Last season, several players gave Leaf Nation hope.  Phil Kessel was the prized acquisition a couple seasons ago, but they gave up a lot for him.  Since turning 21, he’s logged three consecutive 30-goal seasons. James Reimer gives hope in the goaltender department, a position that has been a revolving door in recent years.  Experiments with Jean-Sébastien Giguère, Jonas Gustavsson and Vesa Toskala have left that position in a sinkhole.  Many young players currently on the roster show promise, including Tyler Bozak, Nazem Kadri, Mikhail Grabovski, Joffrey Lupul and Nikolai Kulemin.  Along with Kulemin, Clarke MacArthur had a career year last season.  I don’t see MacArthur playing as well as he did last season, but he is going to need to for the Leafs to make the playoffs.  I think there are two future stars on the blue line with Luke Schenn and Keith Aulie to go along with Phaneuf and Mike Komisarek.
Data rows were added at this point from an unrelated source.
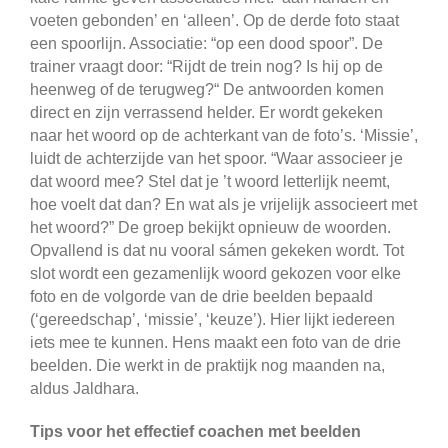
voeten gebonden’ en ‘alleen’. Op de derde foto staat
een spoorlijn. Associatie: “op een dood spoor”. De
trainer vraagt door: “Rijdt de trein nog? Is hij op de
heenweg of de terugweg?“ De antwoorden komen
direct en zijn verrassend helder. Er wordt gekeken
naar het woord op de achterkant van de foto’s. ‘Missie’,
luidt de achterzijde van het spoor. “Waar associeer je
dat woord mee? Stel dat je ’t woord letterlijk neemt,
hoe voelt dat dan? En wat als je vrijelijk associeert met
het woord?” De groep bekijkt opnieuw de woorden.
Opvallend is dat nu vooral sámen gekeken wordt. Tot
slot wordt een gezamenlijk woord gekozen voor elke
foto en de volgorde van de drie beelden bepaald
(‘gereedschap’, ‘missie’, ‘keuze’). Hier lijkt iedereen
iets mee te kunnen. Hens maakt een foto van de drie
beelden. Die werkt in de praktijk nog maanden na,
aldus Jaldhara.
Tips voor het effectief coachen met beelden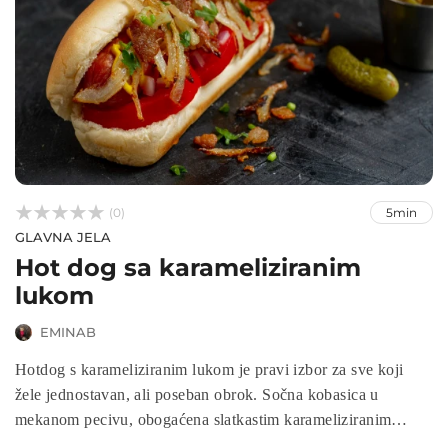



(0)
5min
GLAVNA JELA
Hot dog sa karameliziranim
lukom
EMINAB
Hotdog s karameliziranim lukom je pravi izbor za sve koji
žele jednostavan, ali poseban obrok. Sočna kobasica u
mekanom pecivu, obogaćena slatkastim karameliziranim
lukom, kiselim krastavcima, svježim paradajzom te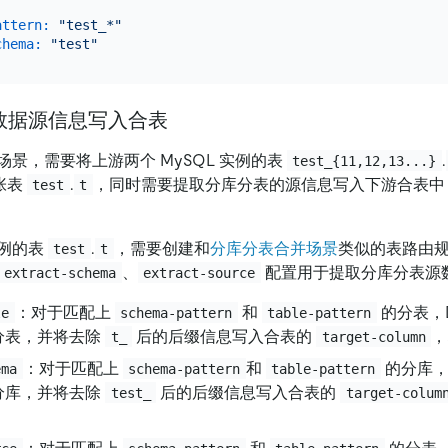
attern:
"test_*"
chema:
"test"
数据源信息写入合表
景，需要将上游两个 MySQL 实例的表
.
test_{11,12,13...}
一张表
.
，同时需要提取分库分表的源信息写入下游合表中
test
t
例的表
.
，需要创建和
分库分表合并场景
类似的表路由
test
t
、
配置用于提取分库分表源
extract-schema
extract-source
：对于匹配上
和
的分表，
le
schema-pattern
table-pattern
分表，并将去除
后的后缀信息写入合表的
t_
target-column
：对于匹配上
和
的分库，
ema
schema-pattern
table-pattern
分库，并将去除
后的后缀信息写入合表的
test_
target-colum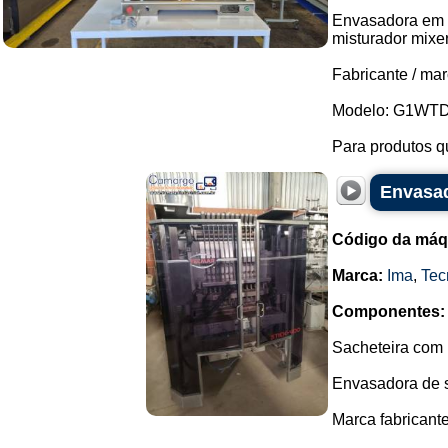
Envasadora em a
misturador mixe
Fabricante / mar
Modelo: G1WTD
Para produtos q
Envasad
Código da máq
Marca:
Ima
,
Tec
Componentes:
Sacheteira com 
Envasadora de s
Marca fabricant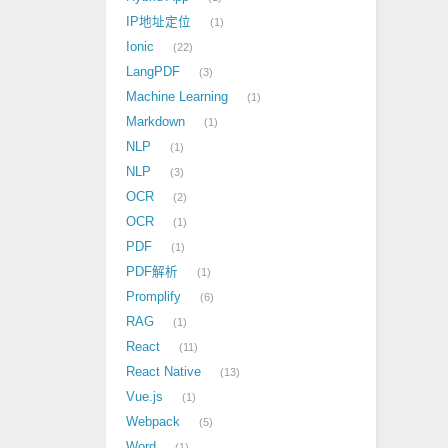
IP地址定位
1
Ionic
22
LangPDF
3
Machine Learning
1
Markdown
1
NLP
1
NLP
3
OCR
2
OCR
1
PDF
1
PDF解析
1
Promplify
6
RAG
1
React
11
React Native
13
Vue.js
1
Webpack
5
Word
1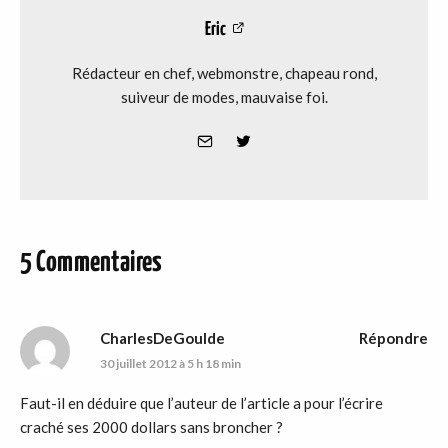
Eric
Rédacteur en chef, webmonstre, chapeau rond,
suiveur de modes, mauvaise foi.
5 Commentaires
CharlesDeGoulde
Répondre
30 juillet 2012 à 5 h 18 min
Faut-il en déduire que l’auteur de l’article a pour l’écrire
craché ses 2000 dollars sans broncher ?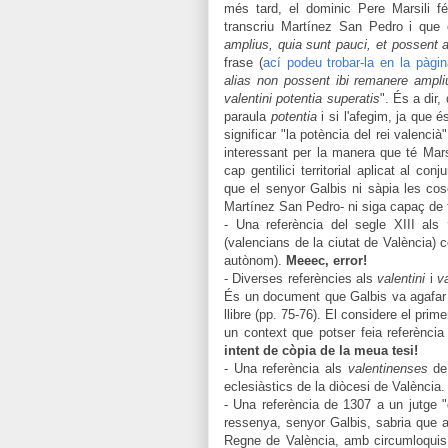
més ta
rd,
el dominic
Pere Marsili fé
transcri
u
Martínez San
Pedro
i que c
amplius, quia sun
t pauci, et possent 
frase
(
a
cí podeu trobar-la en la pàgin
alias
non possent
ibi remanere
ampli
v
alentini
potentia supera
tis
". És a dir,
paraula
potentia
i si
l'a
fegi
m, ja que
é
significar "la potència del rei valencià
in
teressant pe
r la manera que té Mars
cap gentili
ci territorial
aplica
t al conj
que el senyor Galbis n
i
sàpia
les cos
Martínez San Pedro
- ni
siga capaç de 
- Una referència del segle XIII als
(valencians de la ciutat de València) co
autònom).
Meeec, error!
- Diverses referències als
valentini
i
v
És un document que Galbis va agafar d
llibre (pp. 75-76). El considere el primer
un context que potser feia referència
intent de còpia de la meua tesi!
- Una referència als
valentinense
s
de
eclesiàstics de la diòcesi de València
- Una referència de 1307 a un jutge "q
ressenya, senyor Galbis, sabria que 
Regne de València, amb circumloquis 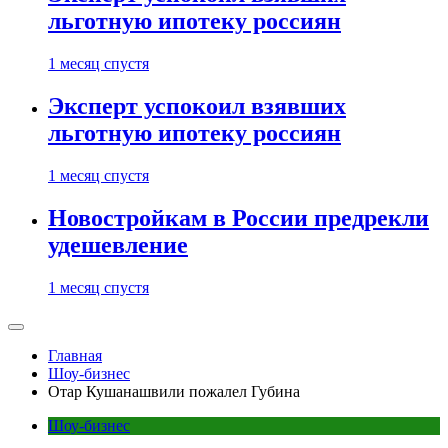
льготную ипотеку россиян
1 месяц спустя
Эксперт успокоил взявших
льготную ипотеку россиян
1 месяц спустя
Новостройкам в России предрекли
удешевление
1 месяц спустя
Главная
Шоу-бизнес
Отар Кушанашвили пожалел Губина
Шоу-бизнес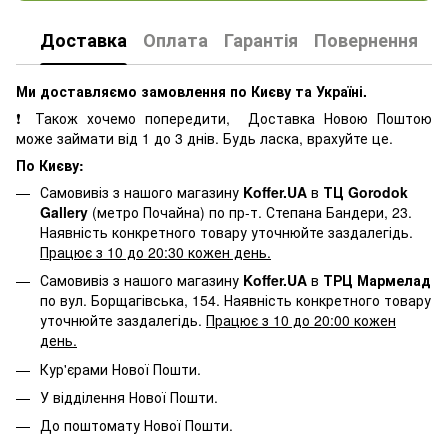
Доставка
Оплата
Гарантія
Повернення
К
Ми доставляємо замовлення по Києву та Україні.
❗ Також хочемо попередити, Доставка Новою Поштою
може займати від 1 до 3 днів. Будь ласка, врахуйте це.
По Києву:
Самовивіз з нашого магазину
Koffer.UA
в
ТЦ Gorodok
Gallery
(метро Почайна) по пр-т. Степана Бандери, 23.
Наявність конкретного товару уточнюйте заздалегідь.
Працює з 10 до 20:30 кожен день.
Самовивіз з нашого магазину
Koffer.UA
в
ТРЦ Мармелад
по вул. Борщагівська, 154. Наявність конкретного товару
уточнюйте заздалегідь.
Працює з 10 до 20:00 кожен
день.
Кур'єрами Нової Пошти.
У відділення Нової Пошти.
До поштомату Нової Пошти.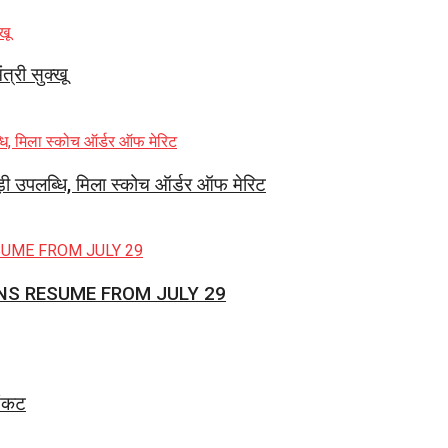
त्री सुक्खू
ड़ी उपलब्धि, मिला स्कोच ऑर्डर ऑफ मेरिट
NS RESUME FROM JULY 29
संकट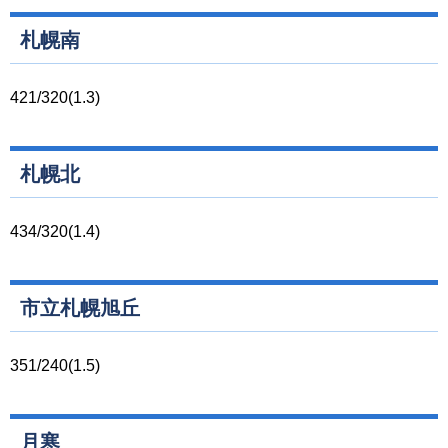
札幌南
421/320(1.3)
札幌北
434/320(1.4)
市立札幌旭丘
351/240(1.5)
月寒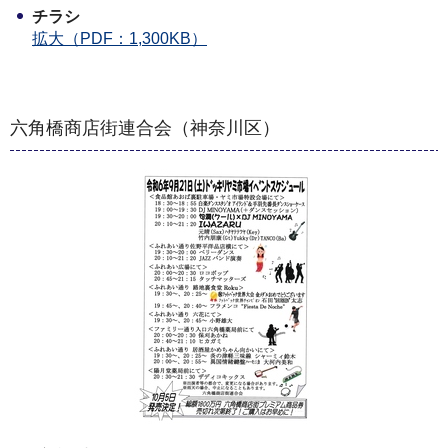
チラシ
拡大（PDF：1,300KB）
六角橋商店街連合会（神奈川区）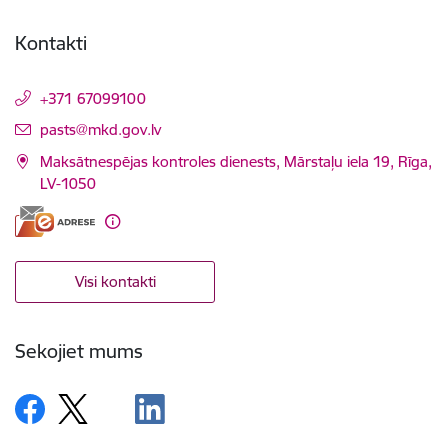
Kontakti
+371 67099100
E-pasts:
pasts@mkd.gov.lv
Maksātnespējas kontroles dienests, Mārstaļu iela 19, Rīga,
LV-1050
Visi kontakti
Sekojiet mums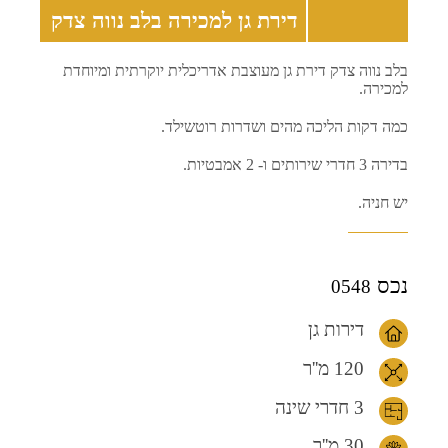
דירת גן למכירה בלב נווה צדק
בלב נווה צדק דירת גן מעוצבת אדריכלית יוקרתית ומיוחדת
למכירה.
כמה דקות הליכה מהים ושדרות רוטשילד.
בדירה 3 חדרי שירותים ו- 2 אמבטיות.
יש חניה.
נכס
0548
דירות גן
120 מ''ר
3 חדרי שינה
30 מ''ר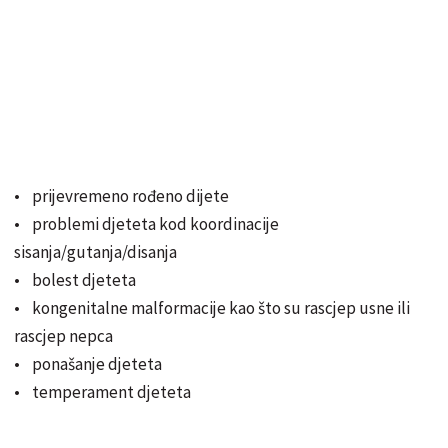
• prijevremeno rođeno dijete
• problemi djeteta kod koordinacije
sisanja/gutanja/disanja
• bolest djeteta
• kongenitalne malformacije kao što su rascjep usne ili
rascjep nepca
• ponašanje djeteta
• temperament djeteta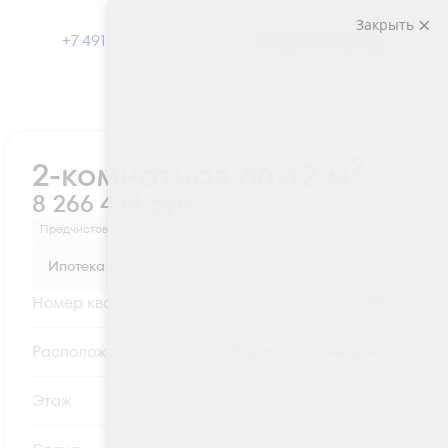
Закрыть
+7 491 230-03-03
Выбрать квартиру
Забронировать
2
2-комнатная 66.42 м
8 266 434 руб.
Предчистовая отделка
Ипотека
от 27 255 руб.
Номер квартиры
55
Секция
Корпус 2 - Секция 1
Этаж
8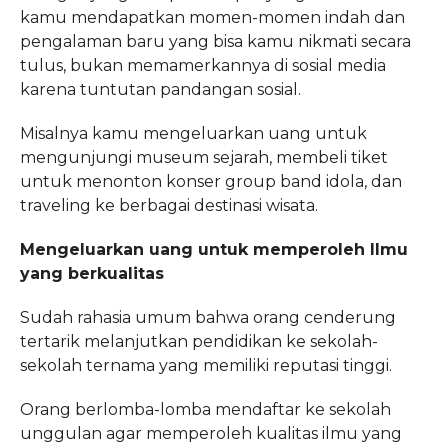
kamu mendapatkan momen-momen indah dan
pengalaman baru yang bisa kamu nikmati secara
tulus, bukan memamerkannya di sosial media
karena tuntutan pandangan sosial.
Misalnya kamu mengeluarkan uang untuk
mengunjungi museum sejarah, membeli tiket
untuk menonton konser group band idola, dan
traveling ke berbagai destinasi wisata.
Mengeluarkan uang untuk memperoleh Ilmu
yang berkualitas
Sudah rahasia umum bahwa orang cenderung
tertarik melanjutkan pendidikan ke sekolah-
sekolah ternama yang memiliki reputasi tinggi.
Orang berlomba-lomba mendaftar ke sekolah
unggulan agar memperoleh kualitas ilmu yang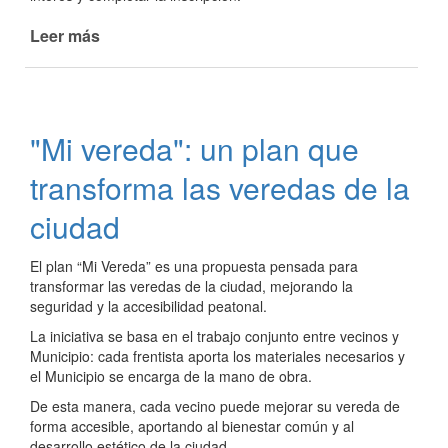
Leer más
de
Continúa
el
"Plan
Mi
"Mi vereda": un plan que
Vereda"
transforma las veredas de la
ciudad
El plan “Mi Vereda” es una propuesta pensada para
transformar las veredas de la ciudad, mejorando la
seguridad y la accesibilidad peatonal.
La iniciativa se basa en el trabajo conjunto entre vecinos y
Municipio: cada frentista aporta los materiales necesarios y
el Municipio se encarga de la mano de obra.
De esta manera, cada vecino puede mejorar su vereda de
forma accesible, aportando al bienestar común y al
desarrollo estético de la ciudad.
Now let’s get to the acquisitions for the free agency of 2011-12 season.  Is Tim Connolly the center that Kessel has been waiting for?  Connolly can be a point per game player, but he’s had constant injury problems.  I see both guys around 80 points this year.

There were two other trades that saw defenseman Robert Lebda and prospect forward Robert Slaney shipped out for defenseman Cody Franson and winger Matthew Lombardi from the Predators.  The second trade brought in defenseman John-Michael Liles from the Avalanche for a 2012 2nd-round draft pick.  I like both trades and the signing for the Maple Leafs.  If Lombardi can recover fully from the concussion he sustained last year that made him miss almost the whole season, I see him having a good year alongside Kessel-Connolly or Grabovski.  Liles gives them the puck-moving defenseman they needed after the Tomas Kaberle trade; the only difference is Liles doesn’t pass up a shot like Kaberle does all too often. I really like Franson, as he’s a very solid defenseman.

So the question is, “Will the Leafs make the playoffs this year?”  My answer to that question is no.  They aren’t ready yet and the teams that were around them also made acquisitions that made them better.  Would I be surprised if they make it?  No, I wouldn’t be surprised, but Leafs fans, don’t hold your breath.